The Life and Fate of Vasily Grossman

April 23, 2018 Leave a comment

For the last few years I’ve been reading twentieth century Russian authors, my favourite being Mikhail Bulgakov, so it was only natural that I’d make it to Vasily Grossman and his epic Life and Fate eventually. Grossman published stories and a few novels under the Soviet regime, but became increasingly upset by the atrocities he saw during WWII. Present at the Battle of Stalingrad, Grossman was one of the first outsiders to see the hell the Nazis had created in their extermination camps, doubly or triply confronting for him as he was Jewish himself and his mother had been murdered by the Nazis. He wrote about this in “The Hell of Treblinka”, which was used in the Nuremberg Trials to prosecute the perpetrators of those foul acts.

The first of Grossman’s books I read also happened to be his last, written shortly before he died of cancer in 1964. This is a wry, meditative piece suffused with acute observations of ordinary people and ruminations on life and death. It’s a great introduction to Grossman, a taster before you tackle the main courses in the same way that A Country Doctor’s Notebook is an excellent place to start with Bulgakov before you attempt The Master and Margarita. One chapter is an amazing piece on Grossman’s sense that he was about to die that night – he was only out by a few months.

The Road is a collection of short stories and essays, including “The Hell of Treblinka”. Perhaps not as endearing as An Armenian Sketchbook, it’s nevertheless a good introduction to Grossman and his thoughts.

Life and Fate is Grossman’s opus, supposedly the Soviet War and Peace. At 850+ pages, it’s a daunting but rewarding read. Disjointed and unruly in places owing to the fact that Grossman was never permitted to publish it during his lifetime (his book having been “arrested”), Life and Fate follows a large cast of characters, many of whom are related to each other by birth or marriage, in and around Stalingrad at the time of the German invasion and subsequent eviction.
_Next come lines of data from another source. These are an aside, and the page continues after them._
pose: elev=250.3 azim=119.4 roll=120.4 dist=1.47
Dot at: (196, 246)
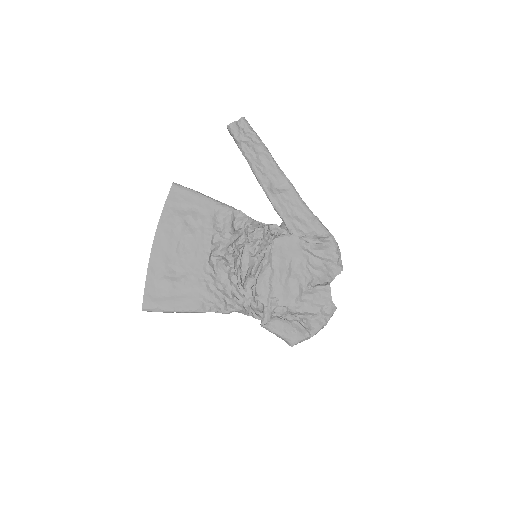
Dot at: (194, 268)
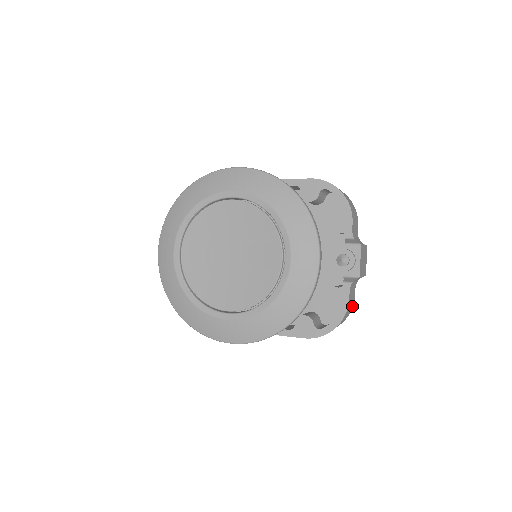
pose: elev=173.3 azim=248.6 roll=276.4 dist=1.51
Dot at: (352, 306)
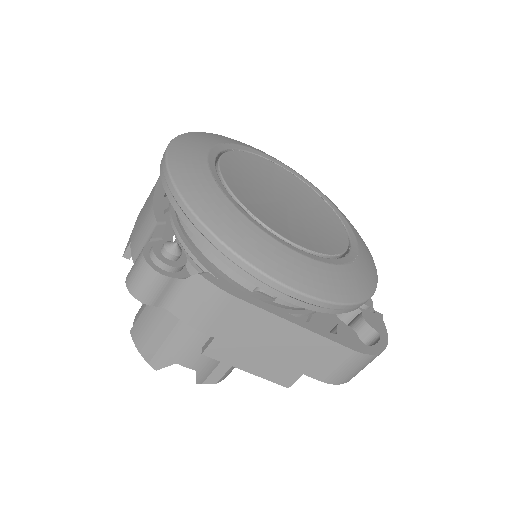
Dot at: occluded
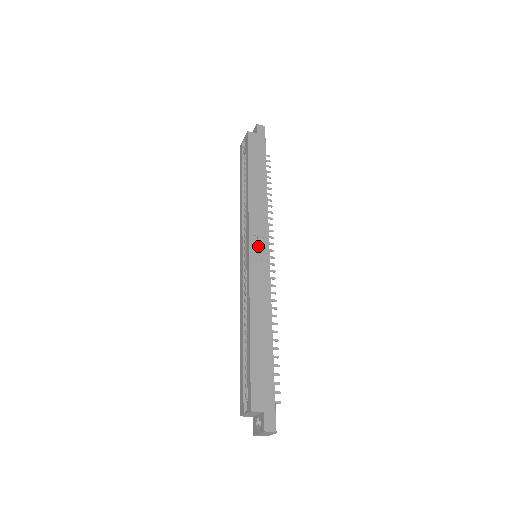
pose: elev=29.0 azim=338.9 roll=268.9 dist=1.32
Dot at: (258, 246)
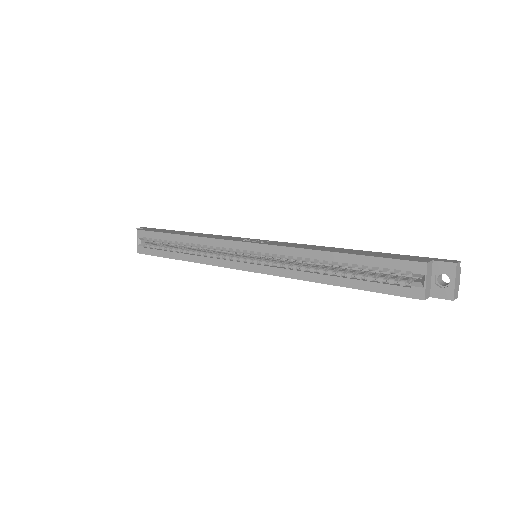
Dot at: (251, 241)
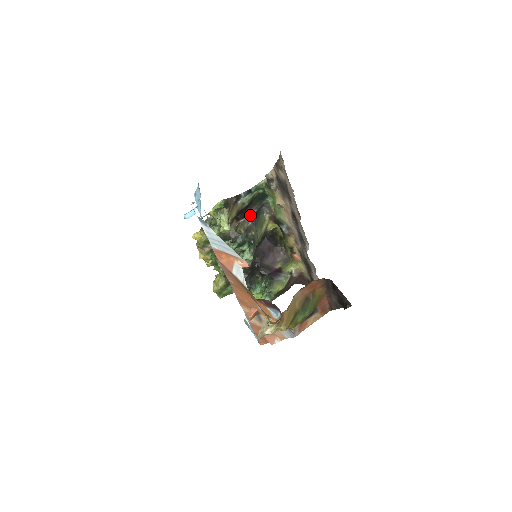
What stands out here is Grossman’s simple, decent humanism, profoundly in opposition to the heartless barbarities of the Soviet state. It’s a document on the history of a time and place, and also a reluctant critique and denunciation of Socialism. Grossman was a Soviet man in a way that Bulgakov never was, but his faith in the regime couldn’t survive the many atrocities he witnessed. The purges of 1937, the callous disregard for human life in defence of the homeland and the increasing Antisemitism of the Soviet state put paid to that. The chapters on the Nazi extermination camps are the best I’ve read aside from Elie Wiesel’s Night.

A book I haven’t got to yet is Everything Flows, written after Life and Fate but also denied publication. Other than An Armenian Sketchbook, it’s Grossman’s last book.

Another book I’m yet to read but eager to get my teeth into is A Writer at War, a collection of Grossman’s writings during the war. I’m curious as to what degree of overlap there is between this and The Road. I’ve also heard that a number of the events in Life and Fate are based on real events described here.

And finally there’s The Life and Fate of Vasily Grossman, a biography by John and Carol Garrand. Ordinarily, when approaching a writer of this stature, I like to read a biography early on, but it looks like in Grossman’s case I may come to the biography last.

So, in summary, Vasily Grossman is simply one of the most important writers of the twentieth century and crucial to any understanding of the Soviet State. Go read him.